In her complaint, the VP Sales stated that she carried out the services under the Contract 50% of the time in her home State and 50% at the employer’s head office. This was a full-time role, requiring about 60 hours of her time per week. The VP Sales asserted that she had no other source of income.
The VP Sales said her performance “was going well” but said that when the employer hired a new VP for Marketing and the General Manager for the US, the VP Sales said she felt she was “being undermined” and that the two new executives were “imposing themselves on my work in an intimidating and aggressive way.”
The VP Sales thought her relationship with the employer’s CEO “deteriorated as a result,” and she “feared for her job.”
She then described a meeting with the CEO, the VP Marketing, and the General Manager US. Two members of the VP Sales’ team were also present.
At the meeting, the VP Sales described three other executives “loudly and aggressively berated me for two hours.” The VP Sales said she “felt intimidated, abused, and humiliated,” especially because it “took place in front of the VP Sales’ subordinates.”
In another executive meeting the following day, the VP Sales said she “raised her treatment” and said she “sensed favouritism” among the executive. Additional meetings took place with the Chief Creative Officer (CCO).
The VP Sales said that during these meetings, she experienced being “aggressively accused of causing a disturbance in relation to my complaints.”

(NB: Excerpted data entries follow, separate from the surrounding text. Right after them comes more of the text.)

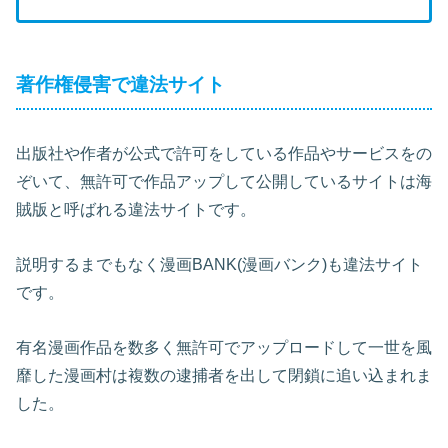
著作権侵害で違法サイト
出版社や作者が公式で許可をしている作品やサービスをの
ぞいて、無許可で作品アップして公開しているサイトは海
賊版と呼ばれる違法サイトです。
説明するまでもなく漫画BANK(漫画バンク)も違法サイト
です。
有名漫画作品を数多く無許可でアップロードして一世を風
靡した漫画村は複数の逮捕者を出して閉鎖に追い込まれま
した。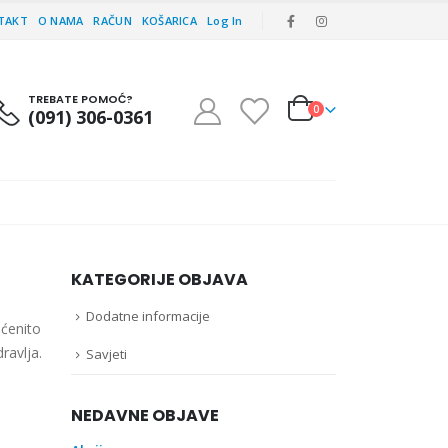
TAKT
O NAMA
RAČUN
KOŠARICA
Log In
TREBATE POMOĆ?
0
(091) 306-0361
KATEGORIJE OBJAVA
Dodatne informacije
pćenito
ravlja.
Savjeti
NEDAVNE OBJAVE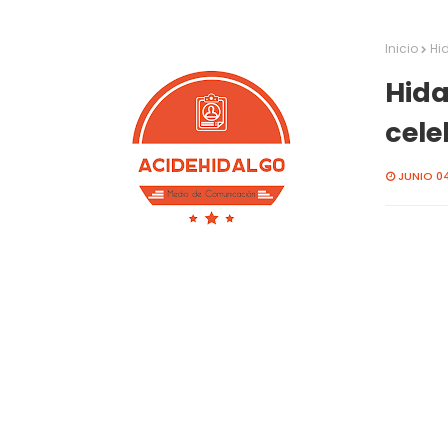
Inicio
Hid
Hida
cele
JUNIO 04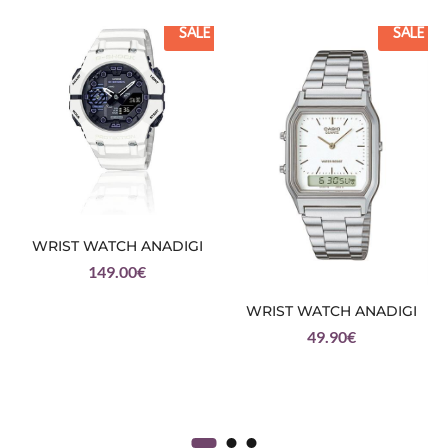
SALE
SALE
WRIST WATCH ANADIGI
149.00
€
WRIST WATCH ANADIGI
49.90
€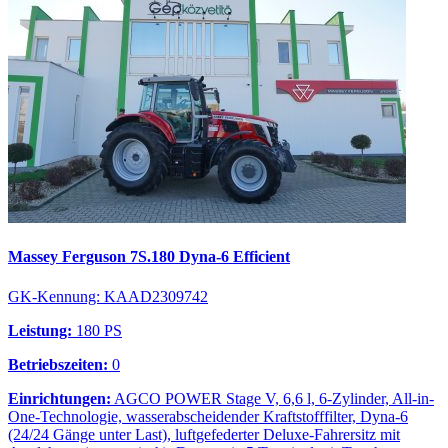
Massey Ferguson 7S.180 Dyna-6 Efficient
GK-Kennung: KAAD2309742
Leistung:
180 PS
Betriebszeiten:
0
Einrichtungen:
AGCO POWER Stage V, 6,6 l, 6-Zylinder, All-in-
One-Technologie, wasserabscheidender Kraftstofffilter, Dyna-6
(24/24 Gänge unter Last), luftgefederter Deluxe-Fahrersitz mit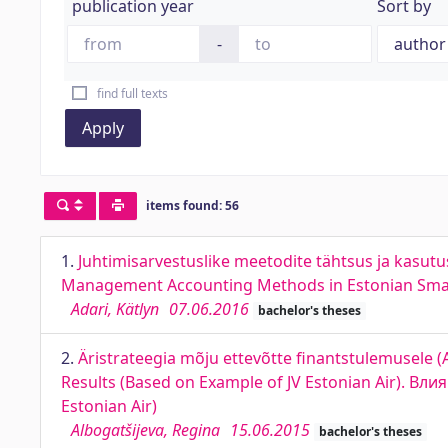
publication year
Sort by
-
find full texts
Apply
items found: 56
1.
Juhtimisarvestuslike meetodite tähtsus ja kasutu
Management Accounting Methods in Estonian Smal
Adari, Kätlyn
07.06.2016
bachelor's theses
2.
Äristrateegia mõju ettevõtte finantstulemusele (
Results (Based on Example of JV Estonian Air). 
Estonian Air)
Albogatšijeva, Regina
15.06.2015
bachelor's theses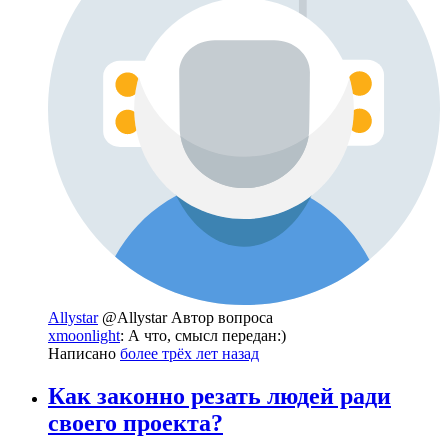
Allystar
@Allystar
Автор вопроса
xmoonlight
: А что, смысл передан:)
Написано
более трёх лет назад
Как законно резать людей ради
своего проекта?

She said she was the victim of bullying, particularly at the hands of the VP Marketing and the General Manager US. Despite these comments, the CCO did not investigate or do anything to address the VP Sales’ concerns.
The VP Sales then complained to the VP Human Resources about the bullying, but she was told not to “use that word, you know we’ll have to do an investigation.” The VP Sales confirmed that she wished for an investigation and for the bullying to stop.
The VP Sales then described a meeting with the CCO where she was bullied again. She then learned that the contract was terminated a short time later and was offered a different contract which she felt was “effectively a demotion.”
She rejected the new contract offer, at which point the parties’ relationship was at an end. The VP Sales felt that the employer’s actions were “retaliation by the employer for her allegations of bullying.” She then concluded that she had been subject to prohibited action. The employer argued that she was not a “worker” as defined by the WCA.
HRD previously reported about a case of estrangement between directors that meddled with the issue of workers’ underpayments.
In another case, the Supreme Court of Victoria dealt with an HR manager who believed she was wronged after a meeting left her “distressed” over a negative performance review.
In the WCAT’s decision, the tribunal said that the VP Sales is a worker.
“She carried out her duties pursuant to a contract of service and not pursuant to a contract for services,” it said, adding that the term “includes every person who has entered into or works under a contract of service… written or oral, express or implied.”
The tribunal also explained the four key stages of a prohibited action complaint:
The tribunal noted the employer’s motivation for termination of the contract was “an effort to improve the increasingly toxic atmosphere at the senior leadership level.”
“That the employer substantially blamed the VP Sales for this toxicity may be unfair or even incorrect; however, that is not a matter that falls within the prohibited action provisions of the Act,” it said.
The tribunal reminded the VP Sales that a “prohibited action is not a proxy for unjust dismissal or other workplace grievances.”
“It is not concerned with whether the VP Sales was treated fairly or not in relation to workplace dispute. Nor is it a remedy for bullying or other types of misconduct by an employer. Prohibited actions are concerned only with protecting workers who raise safety concerns from retaliation for raising those concerns,” it explained.
Ultimately, the tribunal said this is not a case of prohibited action, consequently favouring the employer. The application was dismissed.